My problem is that I can't find a formula which will relate the magnetic flux density with distances in the x and y directions as well as z. Does anyone know of a formula or way to figure this out?

On a similar note, how do I then relate magnetic flux density to the pulling force at that distance?

Thanks!

 

[Jano L.]

Welcome to PF!

how do I then relate magnetic flux density to the pulling force at that distance?

The force the magnet will exert does not depend only on the magnetic field of the magnet, but also on the object that is pulled/pushed. What is it? Another magnet, or piece of iron?

 

[OrenKatzen]

I am probably pulling a piece of ferrite, but if it's simpler, we can just make it a piece of iron.

 

[Jano L.]

The problem is quite difficult in general. If both pieces are magnetized hard ferrites - magnets (have permanent magnetization), here is what I would do:

0. find out the magnetization $\mathbf M$ of both pieces; in the simplest case, each magnet has uniform magnetization, so just there are just two vectors, one for each magnet;
1. divide both the magnet and the ferrite into small domains (cubes) $i$ with volume $\Delta V_i$;
2. the magnetic moments $\mathbf m_i$ can be found as $\mathbf m_i = \mathbf M(i) \Delta V_i$, where $\mathbf M(i)$ is the magnetization at i;
3. there is a formula for the force acting on the moment i due to the moment j:

$$
\mathbf F(i) = - \mathbf m_i \cdot \nabla \mathbf B_j(\mathbf x_i)
$$

where $\mathbf B_j(\mathbf x)$ is the magnetic field due to the moment j:

$$
\mathbf B_j(\mathbf x) = \frac{\mu_0}{4\pi} \frac{3\mathbf n(\mathbf n\cdot \mathbf m_j)- \mathbf m_j}{|x-\mathbf r_j|^3}
$$

and $\mathbf n = \frac{\mathbf x-\mathbf r_j}{|x-\mathbf r_j|}$

4. total force = sum of the forces between all pairs (i,j), where i comes from the first magnet, j comes from the second magnet.

 

[sardar]

Hello,

Calculating magnetic flux in 3D can be a complex task, as it involves taking into account the distance and orientation of the magnet in all three dimensions. The formula you have found for magnetic flux density at a distance from a single rod magnet is a good starting point, but as you have mentioned, it only takes into account the distance in the z direction.

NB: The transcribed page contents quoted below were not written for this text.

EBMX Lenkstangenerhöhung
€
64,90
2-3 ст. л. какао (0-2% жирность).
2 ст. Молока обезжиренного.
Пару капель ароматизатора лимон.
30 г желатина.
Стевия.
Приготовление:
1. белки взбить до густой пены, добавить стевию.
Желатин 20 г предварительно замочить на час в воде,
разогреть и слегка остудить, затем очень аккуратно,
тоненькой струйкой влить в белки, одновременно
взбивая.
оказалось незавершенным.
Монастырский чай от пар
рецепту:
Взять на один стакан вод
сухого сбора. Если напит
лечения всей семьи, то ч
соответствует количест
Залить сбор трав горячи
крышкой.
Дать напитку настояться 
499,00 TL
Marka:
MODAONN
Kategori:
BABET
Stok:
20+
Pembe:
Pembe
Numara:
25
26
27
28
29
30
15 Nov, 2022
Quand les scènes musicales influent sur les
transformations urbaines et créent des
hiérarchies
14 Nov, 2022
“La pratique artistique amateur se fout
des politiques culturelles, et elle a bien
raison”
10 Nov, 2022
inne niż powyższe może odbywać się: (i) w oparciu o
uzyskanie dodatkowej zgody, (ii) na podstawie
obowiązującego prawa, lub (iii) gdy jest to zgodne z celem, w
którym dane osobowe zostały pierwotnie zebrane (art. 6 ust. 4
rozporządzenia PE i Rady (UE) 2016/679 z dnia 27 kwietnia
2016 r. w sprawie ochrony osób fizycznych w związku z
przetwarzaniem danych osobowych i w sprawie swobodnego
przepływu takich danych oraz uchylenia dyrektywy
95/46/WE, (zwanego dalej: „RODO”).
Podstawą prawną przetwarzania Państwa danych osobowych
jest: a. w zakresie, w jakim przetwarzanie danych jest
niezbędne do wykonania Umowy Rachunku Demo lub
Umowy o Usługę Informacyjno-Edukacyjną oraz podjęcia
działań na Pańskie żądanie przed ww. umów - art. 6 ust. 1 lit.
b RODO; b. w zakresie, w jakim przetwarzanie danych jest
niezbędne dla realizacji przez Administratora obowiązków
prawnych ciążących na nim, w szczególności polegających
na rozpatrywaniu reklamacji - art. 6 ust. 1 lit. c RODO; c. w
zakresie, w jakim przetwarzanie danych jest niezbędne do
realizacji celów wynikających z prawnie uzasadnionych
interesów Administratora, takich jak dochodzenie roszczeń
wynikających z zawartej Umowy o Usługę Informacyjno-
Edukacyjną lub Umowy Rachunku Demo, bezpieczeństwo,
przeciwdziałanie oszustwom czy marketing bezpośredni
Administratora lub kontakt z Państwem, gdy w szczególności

To calculate the magnetic flux density in the x and y directions, you can use the mathematical concept of vector addition. This means that you need to calculate the vector components of the magnetic field in each direction and then add them together to get the total magnetic field at that point.

As for relating magnetic flux density to the pulling force, you can use the formula F = B x I, where F is the pulling force, B is the magnetic flux density, and I is the current. This formula is known as the Lorentz force law and it describes the force exerted on a charged particle in a magnetic field. In your case, the current can be considered as the strength of the magnet.

I hope this helps. Good luck with your calculations!